提示された文章 =>
----------

2022年08月22日 | アクション映画ーア行

          

刑務所の囚人たちに演技を教えることになった俳優の奮闘を描いたフランス発のヒューマンドラマ。スウェーデンの俳優ヤン・ジョンソンの実体験をもとに、実在の刑務所で撮影を敢行した。あらすじ:売れない俳優エチエンヌは、刑務所の囚人たちを対象とした演技ワークショップの講師を依頼される。サミュエル・ベケットの戯曲「ゴドーを待ちながら」を演目に選んだ彼は、一癖も二癖もある囚人たちに演技を指導していく。エチエンヌの情熱はいつしか囚人たちや刑務所管理者の心を動かし、実現は困難とされていた刑務所外での公演にこぎつける。彼らの舞台は予想以上の好評を呼んで再演を重ねることになり、ついには大劇場パリ・オデオン座から最終公演のオファーが届く。「クイーンズ・オブ・フィールド」のカド・メラッドが主演を務め、「アルゴンヌ戦の落としもの」のエマニュエル・クールコルがメガホンをとった。2020年・第73回カンヌ国際映画祭オフィシャルセレクション。

<感想>刑務所の中では、日本では家具製作やミシンでの縫製とか、出所してからのことも考えて手に職を教える。こちらは、フランスでの刑務所の囚人たちを対象とした演技ワークショップであり、先生として今はあまり仕事のなくなってしまったコメディアンの、エチエンヌが演出を手掛ける物語。囚人たちが俳優として「ゴドーを待ちながら」を劇場で演じるのである。

スウェーデンで起こった実話らしいが、ヨーロッパのこの辺りの感覚のピンとこない感じや、娯楽として囚人たちの毎日に活性化を試みるわけ。しかし、囚人たちはあまり乗り気ではなく、演劇経験なんてまるでない人たちが、嫌々ながら暇つぶしに演じているみたいだった。

本当の囚人たちが演じるのではなく、役者が囚人の役を演じているのが分かる。最初はエチエンヌがひたすら囚人たちを、これは決して囚人たちの過去で判断するのではなく、目の前にあることから新たに関係性を築き上げていこうとする心意気に魅了された。

刑期中の囚人たちなのに特例で、塀の外のホールで舞台上演するというのだ。それが評判を呼びまくった挙句に、チラシに「予想外のラストがあなたを待っている」なんていう、なんか捨て身極まりない売り文句に踊らされてしまう観客たち。確かにその通りだったのだけれども、それを芸術として讃美するということは決してありませんから。

----------

提供された行 =>

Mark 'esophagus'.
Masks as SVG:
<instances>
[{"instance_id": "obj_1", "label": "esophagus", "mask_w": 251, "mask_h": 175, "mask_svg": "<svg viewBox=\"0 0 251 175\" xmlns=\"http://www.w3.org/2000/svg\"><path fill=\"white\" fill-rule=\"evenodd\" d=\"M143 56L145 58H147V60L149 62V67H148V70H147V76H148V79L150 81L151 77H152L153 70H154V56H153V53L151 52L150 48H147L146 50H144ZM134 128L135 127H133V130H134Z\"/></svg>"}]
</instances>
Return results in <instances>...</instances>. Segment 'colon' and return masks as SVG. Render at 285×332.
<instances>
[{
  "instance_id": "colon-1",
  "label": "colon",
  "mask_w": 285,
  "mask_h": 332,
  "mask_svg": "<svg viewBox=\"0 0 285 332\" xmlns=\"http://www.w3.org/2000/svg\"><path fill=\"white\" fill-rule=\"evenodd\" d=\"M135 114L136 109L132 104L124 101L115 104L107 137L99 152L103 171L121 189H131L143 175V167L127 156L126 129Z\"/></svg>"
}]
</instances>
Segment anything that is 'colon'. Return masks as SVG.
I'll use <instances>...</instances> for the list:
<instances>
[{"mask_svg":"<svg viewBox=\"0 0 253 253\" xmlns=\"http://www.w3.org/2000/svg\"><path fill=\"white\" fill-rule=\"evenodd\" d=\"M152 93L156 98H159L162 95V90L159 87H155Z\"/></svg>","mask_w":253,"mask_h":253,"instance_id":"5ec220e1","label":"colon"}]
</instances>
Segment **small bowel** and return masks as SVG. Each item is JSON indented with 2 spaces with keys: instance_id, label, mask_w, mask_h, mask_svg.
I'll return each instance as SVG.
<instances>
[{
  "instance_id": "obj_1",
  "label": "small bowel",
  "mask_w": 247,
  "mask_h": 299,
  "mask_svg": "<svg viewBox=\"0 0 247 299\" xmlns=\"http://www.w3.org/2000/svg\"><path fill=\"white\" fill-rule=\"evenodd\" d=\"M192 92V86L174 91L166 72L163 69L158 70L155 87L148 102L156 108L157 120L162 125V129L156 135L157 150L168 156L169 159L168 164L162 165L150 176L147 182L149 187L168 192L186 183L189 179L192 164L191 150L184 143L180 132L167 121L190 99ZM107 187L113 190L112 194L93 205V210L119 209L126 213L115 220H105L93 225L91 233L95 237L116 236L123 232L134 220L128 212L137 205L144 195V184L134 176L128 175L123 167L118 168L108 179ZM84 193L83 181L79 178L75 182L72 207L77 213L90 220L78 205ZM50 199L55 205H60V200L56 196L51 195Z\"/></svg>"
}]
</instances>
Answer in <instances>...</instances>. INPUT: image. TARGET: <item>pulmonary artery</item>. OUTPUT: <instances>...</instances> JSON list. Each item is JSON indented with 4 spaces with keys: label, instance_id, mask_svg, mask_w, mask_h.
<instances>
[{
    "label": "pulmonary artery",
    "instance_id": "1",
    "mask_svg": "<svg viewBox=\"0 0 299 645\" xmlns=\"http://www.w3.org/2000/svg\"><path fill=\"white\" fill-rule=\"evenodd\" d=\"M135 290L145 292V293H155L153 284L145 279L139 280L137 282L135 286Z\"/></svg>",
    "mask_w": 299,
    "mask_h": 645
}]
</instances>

----------

あなたの課題 =>
囚人に演技を教える映画についての文章を、最後の文の後から引き継いで書き続けてください。

課題への回答 =>
最後に、囚人たちは自由が欲しくて逃げたのではないのだろう。きっと、観客の前でのプレッシャーに耐えきれなくて逃げたのだと思う。それに、この囚人たちが逃げたことを題材にした演劇が作られ、上演されているという。そこんところが、なんて素晴らしいんだろうと思った。大舞台を成功させれば、刑務所を出た後の人生も変わってくるとは思うのだが、そもそも何らかの犯罪を犯して刑務所に入っているわけだから、人間は中々変わることができないということ。

特に、公演後に酒飲んで全裸で騒いでいるのは、やりすぎですよ。自由になりたかったら、懲役を全うしろって話ですよ。それで、パリのオデオン座から公演依頼がきて、全裸で騒いで懲罰房に入れられたみんなも、なんとか集めて、最終公演に出演します。それに囚人たちは、最後の公演の直前に逃走するわけですが、やっぱりそうきたかと、いつか逃げ出すねという感じがしました。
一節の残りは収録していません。